Naraku didn't see anything.
---
Not all of the wagons had burned which was an aggravation Kankuro didn't need. All the cheap paint layered on them, he'd figured they would go up like dry tinder. Apparently someone in the troupe had been smart enough to apply an indigo wash every once in a while. He wasn't happy to dip into his toolkit but dip he did and he made them burn.
He left the bodies where they fell, added a few artistic touches like taking melted jewelry and half-charred bank notes, bundling up silks and tools into a sealing scroll. There were so many bandits in the area and the gorge was a terrible choice for a group so large. Obviously easy pickings. Someone with a few fire arrows got out of hand was all. Anyway what bandit band this close to Suna would admit to being paid off in Kumo money?
Kankuro wanted to be sure and hunting down the bands would take too long. He left a few evil eyes scattered around, none-too-few abstract images of waterfalls painted in blood. He felt a little bad for using his brother's reputation, but a good puppeteer could pull off a performance with whatever they had at hand.
The stage was set, the curtain primed to fall. What few scrolls had survived the destruction were ready to be returned to the Suna archives. If Kankuro went at it hard he could be home in the next day and a half, maybe get some real sleep before he was needed again.
He looked over the carnage. Up above he could hear vultures circling. He doubted there would be much left of the troupe before anyone found them. He swept his cowl off his head and gave a deep bow.
"Genji's Players, you've been a marvelous audience." He said. "Thank you and good night."
---
Gaara stared down at the report.
"Information smuggling brought to a halt. Salvageable intel returned to cipher division. All involved eliminated."

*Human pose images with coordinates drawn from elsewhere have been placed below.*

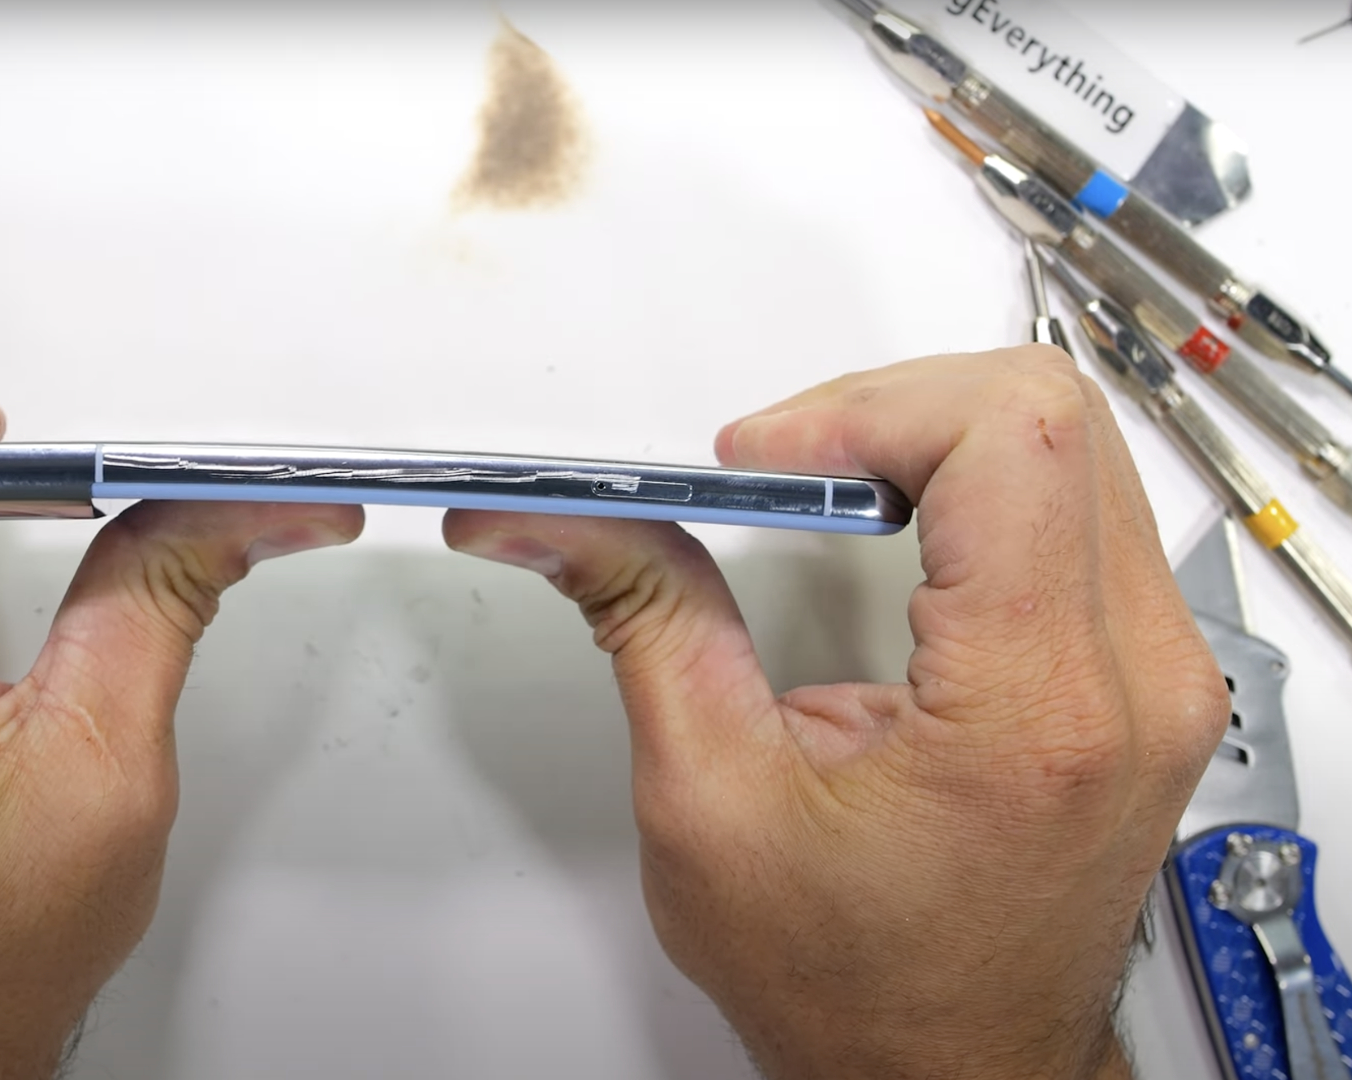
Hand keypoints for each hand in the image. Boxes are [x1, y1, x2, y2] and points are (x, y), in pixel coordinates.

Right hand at [445, 347, 1225, 1079]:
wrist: (949, 1073)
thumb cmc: (858, 988)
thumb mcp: (709, 801)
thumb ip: (642, 621)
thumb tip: (560, 519)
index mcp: (1031, 712)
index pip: (1006, 439)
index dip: (861, 411)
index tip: (761, 463)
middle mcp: (1130, 683)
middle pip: (1048, 412)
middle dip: (885, 408)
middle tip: (778, 468)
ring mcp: (1158, 675)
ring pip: (1076, 437)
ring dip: (931, 433)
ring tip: (824, 490)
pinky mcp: (1149, 672)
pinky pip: (1088, 501)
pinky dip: (979, 477)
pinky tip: (896, 522)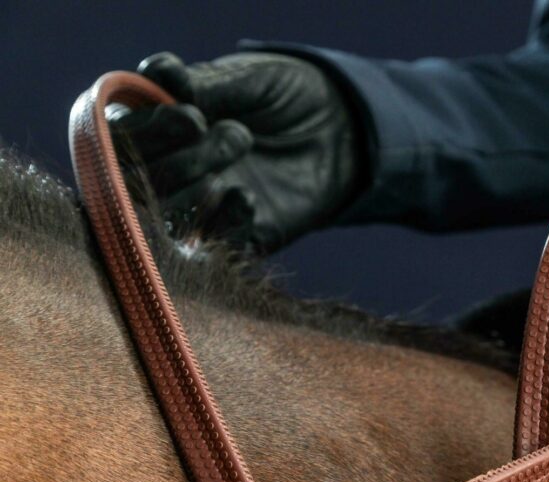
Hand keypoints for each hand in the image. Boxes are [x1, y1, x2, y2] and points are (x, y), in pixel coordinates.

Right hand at [112, 52, 360, 253]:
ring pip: (166, 219)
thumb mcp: (249, 79)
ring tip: (244, 144)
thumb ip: (206, 85)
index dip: (147, 131)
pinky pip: (211, 249)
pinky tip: (249, 197)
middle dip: (184, 160)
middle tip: (238, 133)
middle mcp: (167, 169)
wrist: (341, 130)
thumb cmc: (284, 96)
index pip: (118, 136)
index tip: (193, 117)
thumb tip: (158, 75)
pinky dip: (225, 222)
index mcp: (156, 124)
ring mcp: (199, 209)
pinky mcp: (235, 240)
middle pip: (136, 184)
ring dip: (200, 189)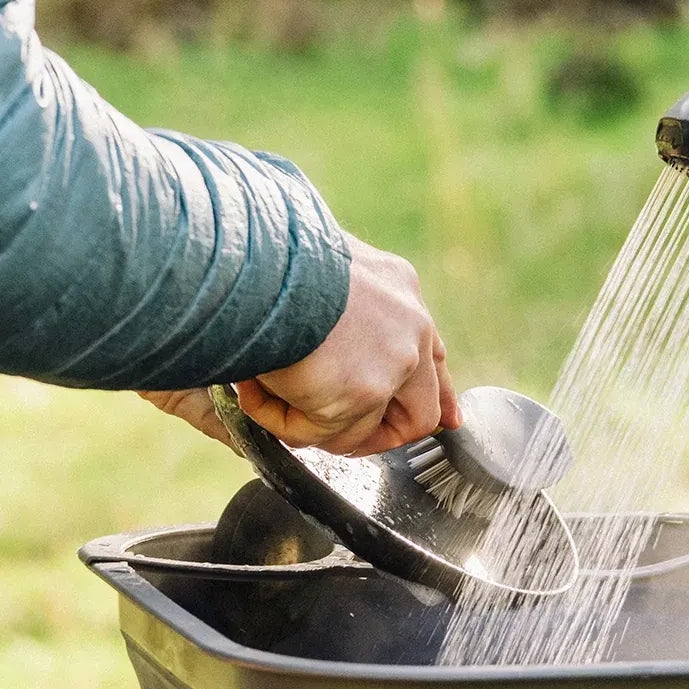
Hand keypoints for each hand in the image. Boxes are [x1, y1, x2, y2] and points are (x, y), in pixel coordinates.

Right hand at [141, 239, 458, 456]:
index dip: (438, 392)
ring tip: (266, 396)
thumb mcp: (302, 275)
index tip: (446, 419)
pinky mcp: (365, 391)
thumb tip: (312, 350)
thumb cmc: (254, 254)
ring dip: (315, 426)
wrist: (241, 252)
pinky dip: (279, 421)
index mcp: (395, 287)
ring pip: (367, 430)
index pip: (430, 351)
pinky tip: (249, 388)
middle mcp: (409, 321)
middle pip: (423, 408)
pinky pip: (324, 436)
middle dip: (379, 433)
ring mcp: (394, 359)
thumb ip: (321, 314)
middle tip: (326, 432)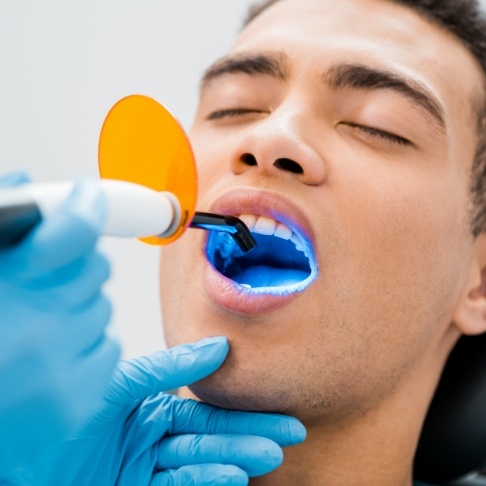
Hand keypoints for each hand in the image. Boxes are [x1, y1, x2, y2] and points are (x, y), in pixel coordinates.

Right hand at [0, 173, 119, 476]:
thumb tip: (25, 181)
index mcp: (5, 286)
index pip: (73, 232)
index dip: (86, 207)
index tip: (88, 197)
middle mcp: (33, 328)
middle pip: (97, 268)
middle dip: (78, 265)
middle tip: (50, 277)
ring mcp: (56, 369)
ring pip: (104, 309)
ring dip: (80, 309)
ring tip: (38, 327)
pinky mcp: (75, 403)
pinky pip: (110, 348)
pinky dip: (89, 346)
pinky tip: (52, 356)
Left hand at [44, 337, 305, 484]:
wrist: (22, 455)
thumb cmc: (67, 414)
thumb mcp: (117, 385)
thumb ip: (166, 368)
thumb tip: (217, 347)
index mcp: (150, 406)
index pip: (206, 412)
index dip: (243, 413)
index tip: (280, 414)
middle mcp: (153, 436)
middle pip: (211, 438)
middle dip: (251, 437)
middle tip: (290, 436)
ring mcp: (147, 467)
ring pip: (201, 463)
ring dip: (235, 459)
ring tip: (268, 455)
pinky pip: (179, 485)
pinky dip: (207, 481)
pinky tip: (233, 477)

Neat, concise, elegant. Each letter perfectly aligned in a hand trained by the most skilled teachers one could afford.
All involved eliminated.
Gaara felt sand fill his palms as his fingernails began to break skin.
the Kazekage stood up, easing out from his chair and pushing it in. He gathered up the mission reports and slid them into their folder before tucking it under his arm. He rose one hand to his forehead, activating his personal transport jutsu. When the sand cleared he was standing in front of a plain wooden door in the deepest part of the citadel he'd shared his whole life with his father, his sister, several minders (many of whom had wound up dead) and his brother.
For a moment Gaara hesitated. The light of the nearest hallway lamp almost seemed too harshly bright, like the flash of Kankuro's smile in the dark. Gaara knew his brother was in, could feel the faintest brush of Kankuro's chakra against his mind, a greased whisper to Temari's forceful gust.
He rose his hand to knock-
-and the door opened.
Kankuro leaned against the door frame, wearing a black robe and one of his 'at home' paint designs, two long streaked purple lines from his eyes to the bottom of his cheeks. In one hand was a habitual kunai, in the other a carving tool. His gaze flicked from Gaara's face down to the folder his Kazekage was holding. In the hard light his emerald eyes looked old.
"I was wondering when you'd find those." He said.